A total of 80% of treatments (185/230) were analysed: CBT (plus TAU) (n = 93) and TAU (n = 92) for the BDI-II score at all time points using multilevel modelling. CBT was not clinically effective [treatment effect -0.84, 95% confidence interval (CI) -2.76 to 1.08; p = 0.39], nor was there any benefit for other measures. A subgroup analysis of those widowed, divorced or separated showed a significant effect of CBT on the BDI-II (treatment effect -7.21, 95% CI -11.15 to -3.28; p < 0.001). Economic analysis revealed that CBT has higher costs but produces more quality-adjusted life-years (QALYs) than TAU. The mean service costs for participants (not including the costs of the interventions) were similar across the two groups. There were no differences in EQ-5D median scores at baseline, nor was there any advantage of CBT over TAU at 12 weeks or 24 weeks. There was no statistically significant improvement in QALYs at 24 weeks.

LIMITATIONS

Although all participants satisfied a diagnosis of depression, for some, this was of less than moderate severity at baseline, which could have attenuated treatment effects. Only 64% (74/115) took up CBT, comparable to the general uptake through IAPT.

CONCLUSIONS

Cognitive-behavioural therapy (delivered through IAPT) does not achieve any clinical benefit in advanced cancer patients with depression. The benefit of CBT for people widowed, divorced or separated is consistent with other studies. Alternative treatment options for people with advanced cancer warrant evaluation. Screening and referring those widowed, divorced or separated to IAPT for CBT may be beneficial. Whether or not improvements in this subgroup are due to non-specific therapeutic effects needs investigation.

TRIAL REGISTRATION

Current Controlled Trials ISRCTN07622709.

FUNDING

This project was funded by the National Institute for Health Research Health Technology Assessment programme and will be published in full in Health Technology Assessment; Vol. 23, No. 19. See the NIHR Journals Library website for further project information.

Plain language summary

There are high rates of depression in people with advanced (cannot-be-cured) cancer. Depression worsens a person’s quality of life (QoL), may become a burden for carers and may prolong a patient’s hospital stay. Cognitive–behavioural therapy (CBT) challenges unhelpful thinking and ways of doing things to help improve mood. CBT is effective for treating depression, but it is unclear if it works for depression in advanced cancer patients. Advanced cancer patients with depression were entered into a research trial to see if the addition of CBT to usual care was better at improving depressive symptoms than usual care alone. We also wished to evaluate whether or not CBT helped to save costs. We enrolled 230 participants from hospital clinics, general practitioner (GP) surgeries and the Marie Curie Hospice, Hampstead.

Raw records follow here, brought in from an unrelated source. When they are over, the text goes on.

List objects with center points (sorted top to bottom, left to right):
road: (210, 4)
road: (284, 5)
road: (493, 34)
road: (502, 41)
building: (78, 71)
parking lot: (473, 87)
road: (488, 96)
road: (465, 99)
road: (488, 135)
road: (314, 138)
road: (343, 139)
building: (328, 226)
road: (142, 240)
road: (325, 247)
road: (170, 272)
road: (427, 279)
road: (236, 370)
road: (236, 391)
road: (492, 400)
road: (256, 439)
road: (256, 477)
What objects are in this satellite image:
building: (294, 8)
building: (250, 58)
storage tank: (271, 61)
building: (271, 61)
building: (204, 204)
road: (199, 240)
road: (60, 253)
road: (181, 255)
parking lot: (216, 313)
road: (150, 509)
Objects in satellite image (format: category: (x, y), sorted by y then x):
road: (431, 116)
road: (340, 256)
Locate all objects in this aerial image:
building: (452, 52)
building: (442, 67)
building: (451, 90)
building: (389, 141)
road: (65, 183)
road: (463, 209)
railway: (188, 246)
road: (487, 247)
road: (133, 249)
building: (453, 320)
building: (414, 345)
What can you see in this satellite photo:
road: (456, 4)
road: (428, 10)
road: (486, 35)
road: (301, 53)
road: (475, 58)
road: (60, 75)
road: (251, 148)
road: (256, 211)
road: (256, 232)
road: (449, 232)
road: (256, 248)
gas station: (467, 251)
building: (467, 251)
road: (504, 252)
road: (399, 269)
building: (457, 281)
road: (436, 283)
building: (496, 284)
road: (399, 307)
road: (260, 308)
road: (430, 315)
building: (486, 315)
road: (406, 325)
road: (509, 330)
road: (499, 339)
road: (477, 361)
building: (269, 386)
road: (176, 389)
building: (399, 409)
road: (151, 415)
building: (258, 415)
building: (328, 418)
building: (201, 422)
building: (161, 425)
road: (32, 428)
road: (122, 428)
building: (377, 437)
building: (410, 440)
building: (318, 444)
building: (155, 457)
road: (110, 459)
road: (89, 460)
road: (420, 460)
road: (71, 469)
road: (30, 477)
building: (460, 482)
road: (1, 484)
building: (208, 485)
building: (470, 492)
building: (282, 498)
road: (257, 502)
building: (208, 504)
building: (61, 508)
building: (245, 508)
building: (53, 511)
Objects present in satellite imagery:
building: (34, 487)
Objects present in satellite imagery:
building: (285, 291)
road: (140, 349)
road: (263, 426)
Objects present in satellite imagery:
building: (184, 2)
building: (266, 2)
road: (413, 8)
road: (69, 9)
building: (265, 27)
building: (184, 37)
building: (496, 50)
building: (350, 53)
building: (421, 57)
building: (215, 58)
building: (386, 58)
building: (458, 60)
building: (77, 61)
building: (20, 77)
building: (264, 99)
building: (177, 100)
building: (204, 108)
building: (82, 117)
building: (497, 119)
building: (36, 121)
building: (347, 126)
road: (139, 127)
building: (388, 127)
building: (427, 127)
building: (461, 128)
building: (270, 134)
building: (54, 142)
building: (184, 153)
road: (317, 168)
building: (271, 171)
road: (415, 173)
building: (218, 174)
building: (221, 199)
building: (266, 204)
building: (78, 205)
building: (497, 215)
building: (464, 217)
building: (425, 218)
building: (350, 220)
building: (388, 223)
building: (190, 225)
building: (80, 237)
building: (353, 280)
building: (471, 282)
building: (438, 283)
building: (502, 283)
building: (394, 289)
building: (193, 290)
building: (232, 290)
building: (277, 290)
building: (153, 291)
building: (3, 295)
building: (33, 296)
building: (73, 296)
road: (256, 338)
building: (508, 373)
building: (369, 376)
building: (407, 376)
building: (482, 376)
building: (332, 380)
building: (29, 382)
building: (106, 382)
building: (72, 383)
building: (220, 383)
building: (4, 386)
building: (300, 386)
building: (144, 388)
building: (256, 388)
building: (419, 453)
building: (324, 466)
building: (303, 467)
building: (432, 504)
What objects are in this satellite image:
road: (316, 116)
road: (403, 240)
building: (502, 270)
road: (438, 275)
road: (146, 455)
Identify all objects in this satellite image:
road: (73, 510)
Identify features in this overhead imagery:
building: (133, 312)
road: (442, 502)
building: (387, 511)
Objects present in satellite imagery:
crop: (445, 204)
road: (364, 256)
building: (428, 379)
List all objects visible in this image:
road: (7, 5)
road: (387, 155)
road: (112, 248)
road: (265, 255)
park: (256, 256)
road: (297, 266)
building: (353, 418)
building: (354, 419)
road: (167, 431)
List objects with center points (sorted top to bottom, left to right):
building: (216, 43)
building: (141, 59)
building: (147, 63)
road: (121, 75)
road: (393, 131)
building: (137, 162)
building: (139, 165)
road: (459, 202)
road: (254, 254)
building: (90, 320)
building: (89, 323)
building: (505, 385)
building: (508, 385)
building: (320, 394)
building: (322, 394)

A computer program randomly allocated people to one of two groups: (1) CBT plus usual care or (2) usual care alone. Everyone received usual care from their GPs and oncology teams. Patients who were offered the addition of CBT received up to 12 1-hour sessions delivered through a community service called Improving Access to Psychological Therapies. We measured depression using a questionnaire called the Beck Depression Inventory, version 2 collected at the start of, and at 6, 12, 18 and 24 weeks into, the trial. We also collected other measures, including those relating to health, QoL and resource costs at various times. Overall, there was no improvement in symptoms of low mood or cost savings with the addition of CBT to usual care compared with usual care alone. This means that CBT does not benefit people with depression and advanced cancer, and should not be routinely offered. However, those widowed, divorced or separated appeared to benefit from CBT over and above their usual care. CBT targeted to these people may be helpful and may ensure that resources are allocated in the best way.